The Curse Strikes Again
Unfortunately, their hard work seemed to be just as futile as the Kime family’s hard work. The Curse of Dry Gulch never really left. Davis admitted they never received pay for their efforts. They estimated their investment was somewhere between $1-$2 million. They worked on the attraction daily for ten years. They borrowed money, with their own home as collateral, and even sold off family land to support it.
Tragedy came again a few years later. Hill was on his ATV in 2006, and suffered an injury. He thought it was something trivial that would heal itself, like a torn ligament. His pain continued to worsen and, by the time he went to see a physician, it was too late. He died shortly thereafter. As if one loss wasn’t enough, Davis’s own father died the next year.
After her father’s untimely death, she lost any desire to work further on the attraction. She started to put it up for sale in 2008, but didn’t. The only portion that was successful was the sluice mine, but even that wouldn’t provide forever. The property went to the auction block in May of 2014. It was sold in September, and Dry Gulch once again became private property.
Was Dry Gulch cursed? Rumors of its haunted structures continue to spread, but perhaps the bad luck can be more aptly attributed to the wrong place at the wrong time. Like so many other attractions in Appalachian areas, Dry Gulch belonged in an era when the roads were smaller, and the traveler wasn’t in such a hurry.
Engine #19
The Old Shay #19 had a history of its own before even coming to Dry Gulch. The engine was made in Lima, Ohio, in 1905. The first owner was the Tioga Lumber Company in Nicholas County, West Virginia. The Tioga became the Birch Valley Lumber Company in 1915, but engine ownership was not to last. The Shay was again sold to Hookersville’s Sutton Company in 1925. It was sold to the Cherry River Boom & Lumber Company about 1927. Cherry River operated out of Richwood, West Virginia.

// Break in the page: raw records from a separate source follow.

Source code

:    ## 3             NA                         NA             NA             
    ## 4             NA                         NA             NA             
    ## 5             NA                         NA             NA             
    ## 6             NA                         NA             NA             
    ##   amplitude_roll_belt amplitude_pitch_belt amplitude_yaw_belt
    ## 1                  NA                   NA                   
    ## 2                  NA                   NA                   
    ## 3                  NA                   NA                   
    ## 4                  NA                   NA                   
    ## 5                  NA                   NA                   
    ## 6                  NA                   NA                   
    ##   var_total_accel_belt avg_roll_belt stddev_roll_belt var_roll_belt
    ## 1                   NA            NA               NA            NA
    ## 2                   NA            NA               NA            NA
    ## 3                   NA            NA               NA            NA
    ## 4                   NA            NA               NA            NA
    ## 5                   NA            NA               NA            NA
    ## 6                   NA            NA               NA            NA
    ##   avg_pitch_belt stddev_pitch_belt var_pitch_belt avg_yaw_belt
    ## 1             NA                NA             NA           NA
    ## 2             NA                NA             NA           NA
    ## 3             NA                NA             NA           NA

The next owner was the Ely-Thomas Lumber Company, although dates for this transaction are difficult to locate. The engine then went to the Elk River Coal & Lumber Company, in 1957, where it became Engine #19.
While there, the engine, and the company, saw a number of new owners. First, the W.M. Ritter Company, and then Georgia-Pacific.

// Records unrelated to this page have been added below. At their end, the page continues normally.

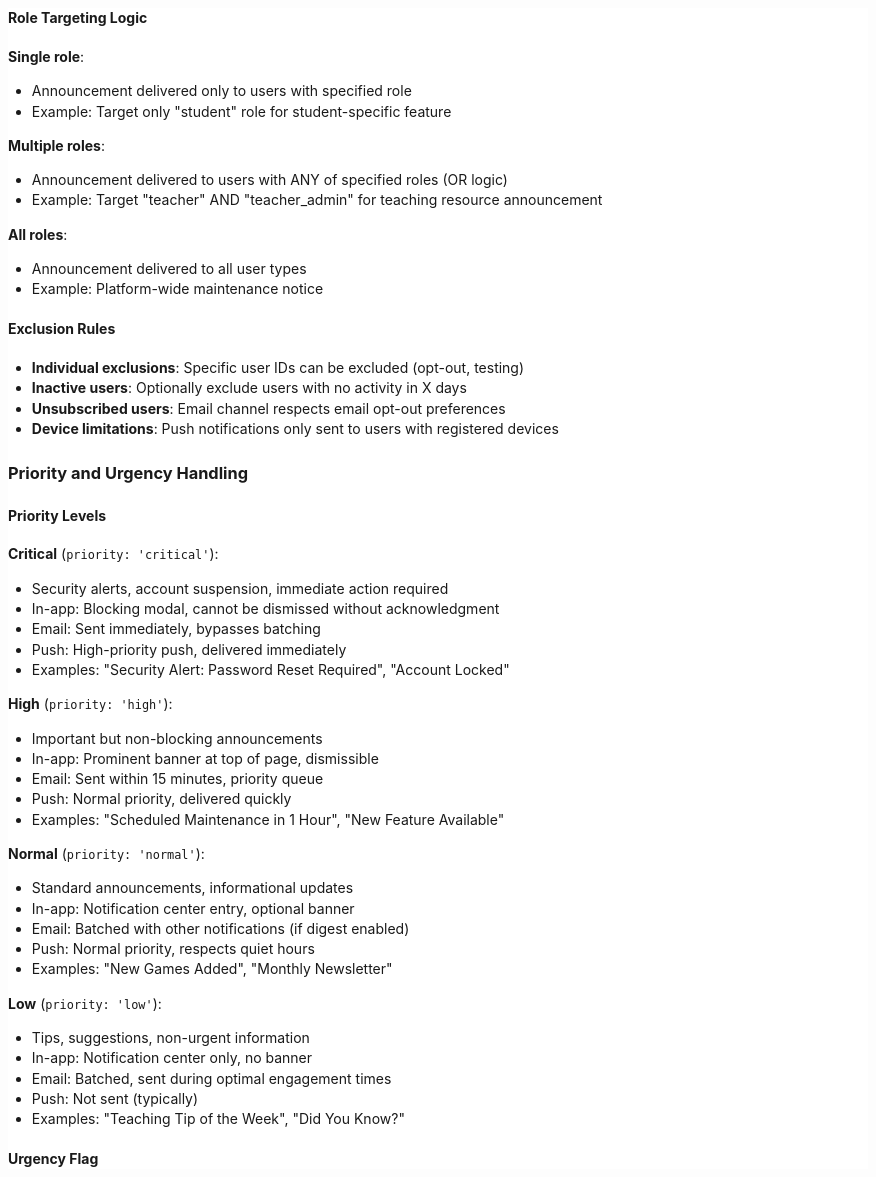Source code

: #### Role Targeting Logic

**Single role**:
- Announcement delivered only to users with specified role
- Example: Target only "student" role for student-specific feature

**Multiple roles**:
- Announcement delivered to users with ANY of specified roles (OR logic)
- Example: Target "teacher" AND "teacher_admin" for teaching resource announcement

**All roles**:
- Announcement delivered to all user types
- Example: Platform-wide maintenance notice

#### Exclusion Rules

- **Individual exclusions**: Specific user IDs can be excluded (opt-out, testing)
- **Inactive users**: Optionally exclude users with no activity in X days
- **Unsubscribed users**: Email channel respects email opt-out preferences
- **Device limitations**: Push notifications only sent to users with registered devices

### Priority and Urgency Handling

#### Priority Levels

**Critical** (`priority: 'critical'`):
- Security alerts, account suspension, immediate action required
- In-app: Blocking modal, cannot be dismissed without acknowledgment
- Email: Sent immediately, bypasses batching
- Push: High-priority push, delivered immediately
- Examples: "Security Alert: Password Reset Required", "Account Locked"

**High** (`priority: 'high'`):
- Important but non-blocking announcements
- In-app: Prominent banner at top of page, dismissible
- Email: Sent within 15 minutes, priority queue
- Push: Normal priority, delivered quickly
- Examples: "Scheduled Maintenance in 1 Hour", "New Feature Available"

**Normal** (`priority: 'normal'`):
- Standard announcements, informational updates
- In-app: Notification center entry, optional banner
- Email: Batched with other notifications (if digest enabled)
- Push: Normal priority, respects quiet hours
- Examples: "New Games Added", "Monthly Newsletter"

**Low** (`priority: 'low'`):
- Tips, suggestions, non-urgent information
- In-app: Notification center only, no banner
- Email: Batched, sent during optimal engagement times
- Push: Not sent (typically)
- Examples: "Teaching Tip of the Week", "Did You Know?"

#### Urgency Flag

While working at the lumber mill, a fire burned the original cabin away. The workers just replaced it with a cab from a #18. It also froze to the rail during winter. One worker claims he had to open the throttle and reverse the engine to break the ice.

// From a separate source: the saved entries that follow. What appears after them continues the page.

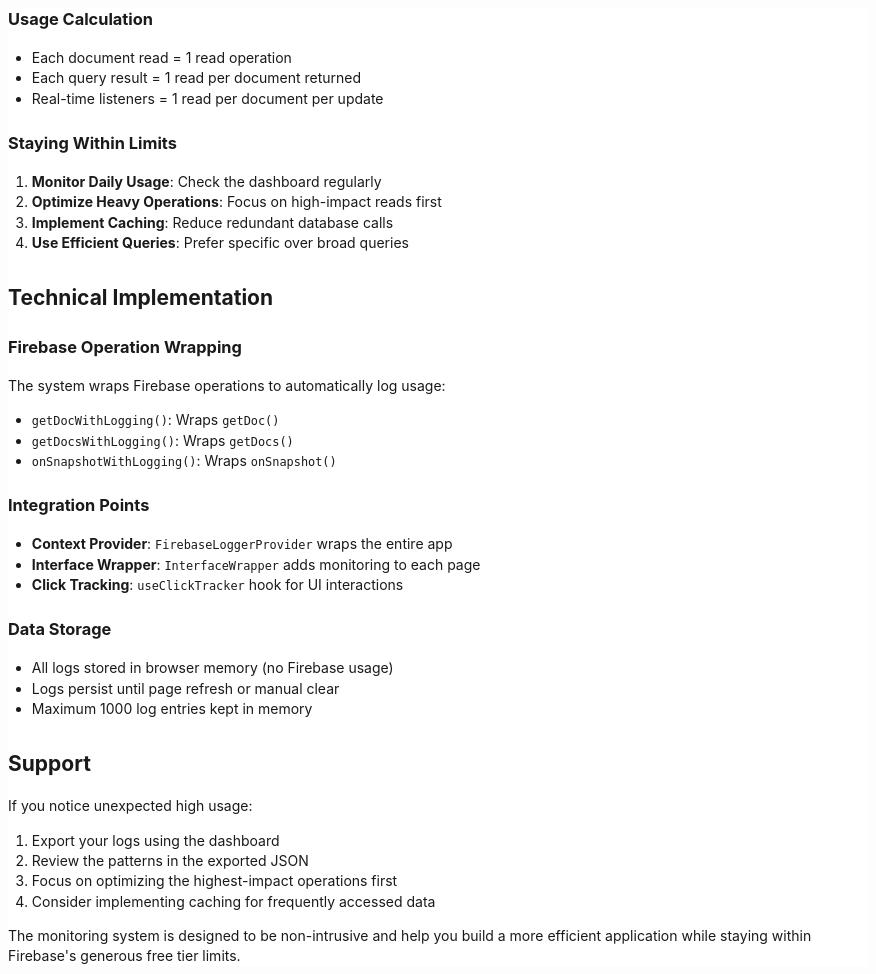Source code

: ### Usage Calculation
- Each document read = 1 read operation
- Each query result = 1 read per document returned
- Real-time listeners = 1 read per document per update

### Staying Within Limits
1. **Monitor Daily Usage**: Check the dashboard regularly
2. **Optimize Heavy Operations**: Focus on high-impact reads first
3. **Implement Caching**: Reduce redundant database calls
4. **Use Efficient Queries**: Prefer specific over broad queries

## Technical Implementation

### Firebase Operation Wrapping
The system wraps Firebase operations to automatically log usage:
- `getDocWithLogging()`: Wraps `getDoc()`
- `getDocsWithLogging()`: Wraps `getDocs()`
- `onSnapshotWithLogging()`: Wraps `onSnapshot()`

### Integration Points
- **Context Provider**: `FirebaseLoggerProvider` wraps the entire app
- **Interface Wrapper**: `InterfaceWrapper` adds monitoring to each page
- **Click Tracking**: `useClickTracker` hook for UI interactions

### Data Storage
- All logs stored in browser memory (no Firebase usage)
- Logs persist until page refresh or manual clear
- Maximum 1000 log entries kept in memory

## Support

If you notice unexpected high usage:
1. Export your logs using the dashboard
2. Review the patterns in the exported JSON
3. Focus on optimizing the highest-impact operations first
4. Consider implementing caching for frequently accessed data

The monitoring system is designed to be non-intrusive and help you build a more efficient application while staying within Firebase's generous free tier limits.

Stuart Kime purchased the engine in 1964. The train ran until 1972, when Kime died. It was replaced with a rod engine. The rod engine was sold in 1977, and the Shay returned to its tracks. The Shay remained running until 1979.
Life for the old Shay engine becomes sketchy after Kime’s ownership. It passed through a number of owners before being moved into storage, or so it was reported. It remains unclear as to where this information came from. According to several reports in the 1990s, the engine was in storage, pending restoration. It was supposed to become an exhibit piece. Several reports claimed the engine had returned to its original owner, the Lima Locomotive Works, which then operated as the Lima Trade Center. The primary issue is that the Lima Trade Center closed in 1981. During the 1970s, it was a branch of the Clark Machine Co.
The Shay #19 is believed to be the same model on display in Ohio today.